Now, with the tortilleria situated in a more prominent spot -- it's at the head of the fresh-food aisle in the new store -- Carnival is projecting even bigger volume.
"Based on 1,700 hundred-count bags a week at the other store, I'd say we'll hit 2,500 to 3,000 here," Keil predicted. "That's our goal, but it'll be great when we hit 2,000."
Even though it takes three associates to operate it, the tortilla machine's efficiency creates an enviable economy of scale that makes it a particularly profitable venture, Keil said.
One associate mixes the tortilla batter and feeds the machine, another watches the line, and the other receives the finished tortillas, stacks them and then packages them. This unit produces only corn tortillas -- by far the favorite over flour tortillas, at least in Carnival's market area, Keil said.
The mechanized tortilla line can turn out 80 tortillas a minute, which translates to 4,800 an hour. That kind of production, of an already high-margin item, brings to Carnival a gross profit of 65%. With labor and other costs figured in, the net is about 42% to 45%, Keil said. The retail price is $1.99 for a 100-count bag and 89 cents for a 36-count bag. Fresh chips cost 99 cents a pound.
The equipment (including conveyor belt) is 50 feet long and 8 feet tall, and is completely in the open. The only thing between it and the customer are three-tier shelves that display bags of tortillas and tortilla chips.
The tortilleria is an image-maker as well as a profit-maker, Keil said. He likens the attraction of warm tortillas to that of loaves of hot bread.
"It's an asset to us because the product is perceived as very fresh," he said. "Customers can watch production, and then there's that feel of a warm bag of tortillas."
Keil also noted that because the tortilleria is smack in the front of the store, it sets a "fresh and festive" atmosphere right away.
"It's the first thing you see when you come into the store," Keil points out. "At the store where we put the original one, you can see it, but it's on the other side of a row of pastry cases. This one's more prominent."
Meanwhile, just across the street from the new Carnival store, a unit of the Houston-based Fiesta Mart -- about the same size as the Carnival store -- is churning out tortillas on a similar machine. It also caters to the Hispanic population. And its prices are similar to Carnival's prices.
"But we feel we're a company that can compete with anyone," Keil stresses. "Ours has a better price image because our tortillas are just a little bit bigger.
"Our [store] is more visible," he adds. "You have to look hard to see theirs [Fiesta's tortilleria]. Ours is close to our Mexican kitchen at this store, too, and right across from a fruit and juice bar."

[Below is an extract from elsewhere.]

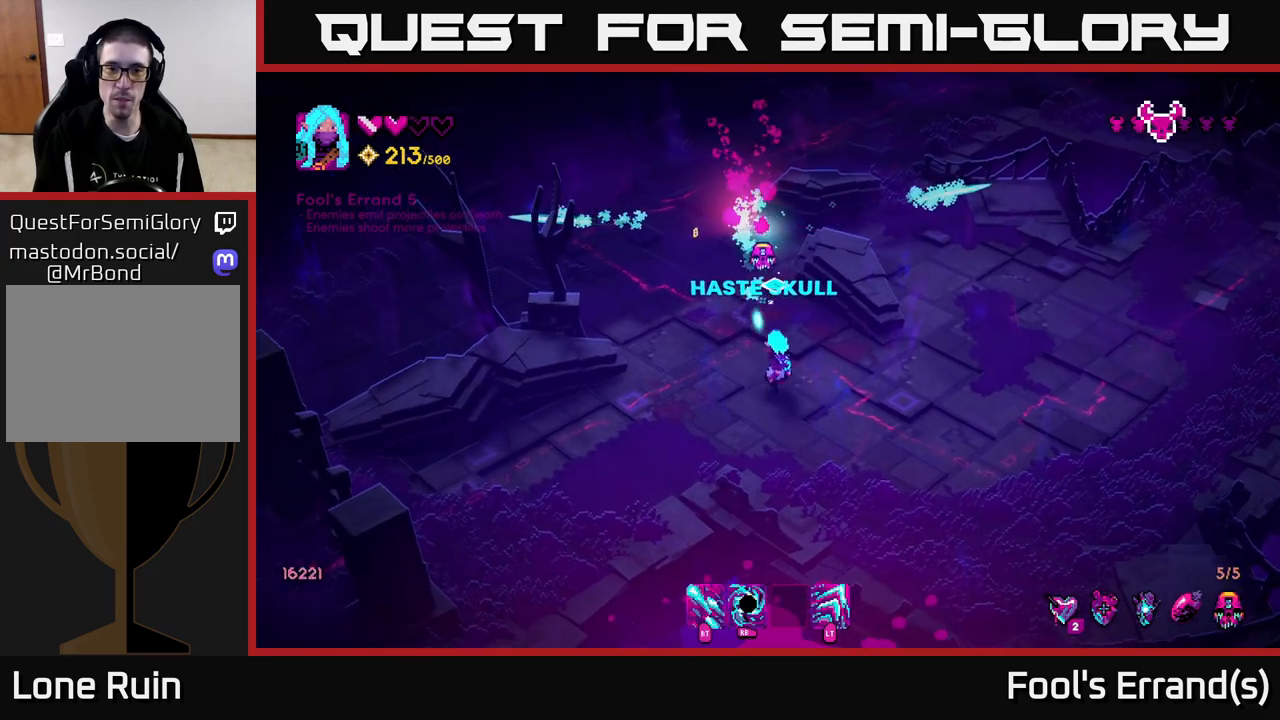
{"buttons": ["L2"], "left_stick": "up-left", "right_stick": "up", "events": [[150, "left_stick", "up-right"], [300, "left_stick", "up-left"], [367, "L2", "down"]]}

Seating for dine-in customers has been more than doubled at this store, which has room for 48 at tables and chairs. The only other Carnival store with a dining area is the one that features the original tortilleria, and it has just five tables accommodating 20 diners.
At press time, officials could not be reached to provide details on the expanded eat-in facilities and prepared-foods programs. New to the format, however, are outdoor food stands that sell tacos and fresh-roasted corn.
Other new features include a service meat department and a full-service floral department, both firsts for Carnival.
In a statement released on opening day (March 12), James Cook, director of Carnival operations, said: "The store is fun and colorful. Customers are going to enjoy shopping here because it's different. The minute you walk in, you can sense the excitement."
The new, from-the-ground-up Carnival store is situated in a suburban area that has a large complement of apartment buildings that house predominantly middle- to lower-income families. Many customers walk to the store, company officials said.